ÉPINGLÉ Il y a prose et prose...

L'écrivain belge Patrick Virelles est mort. C'était un écrivain qui aimait beaucoup les mots. Il les aimait à la fureur. Et il voulait les faire aimer. Dans leur multitude, leur diversité. Mais surtout les mots de la marge, les mots inconvenants, les mots mal famés... Les mots du parler populaire : celui de Bruxelles, de Paris, ou de Québec... Il en fourguait des pleins paquets, des treize à la douzaine à longueur de page...

Je vous parle de Patrick Virelles d'abord parce qu'il vient de mourir mais aussi parce que j'ai une anecdote à vous raconter à son sujet.
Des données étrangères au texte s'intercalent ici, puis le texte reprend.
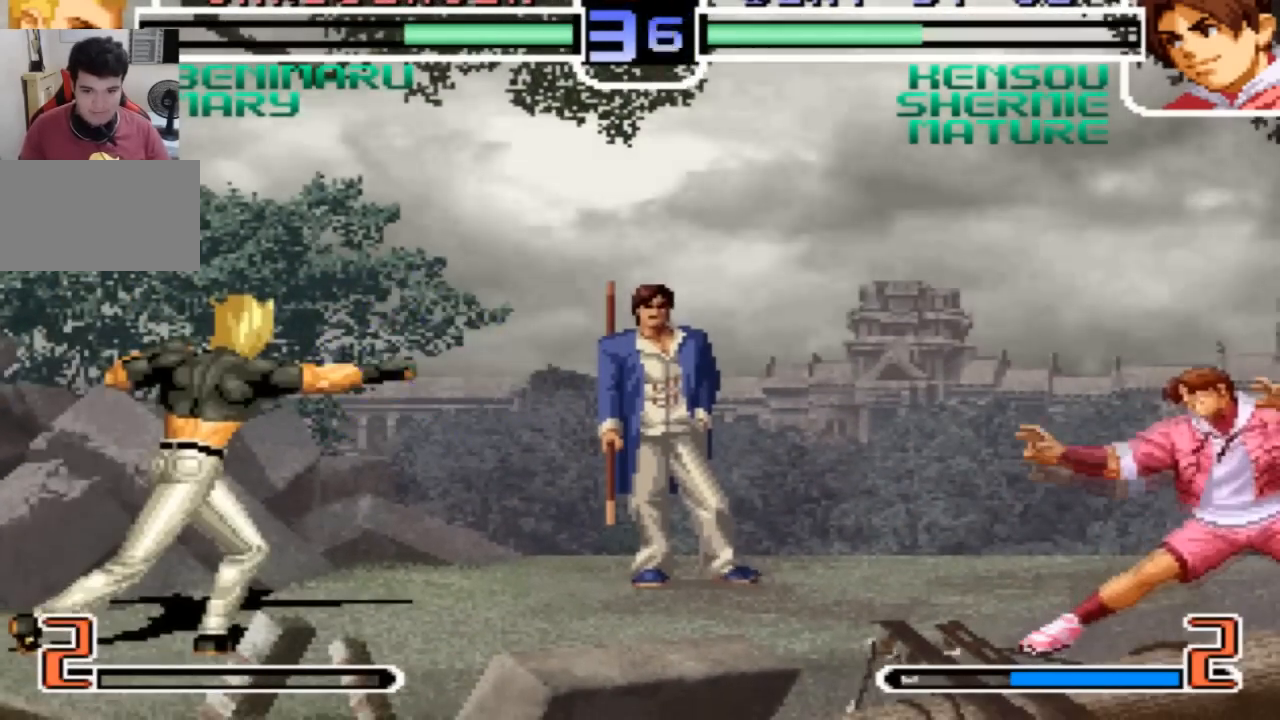
{"buttons": [], "left_stick": "center", "events": [[200, "left_stick", "right"], [467, "left_stick", "center"]]}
Et qui est liée à cette chronique... À son tout début. Je devais évoquer, figurez-vous, le... comment dire ? Justement, j'étais déjà embarrassé, je ne savais pas très bien quel mot choisir, quel mot risquer... Je ne voulais surtout pas ni vous choquer, ni me faire mal voir. (Nous étions, vous et moi, en phase d'approche.)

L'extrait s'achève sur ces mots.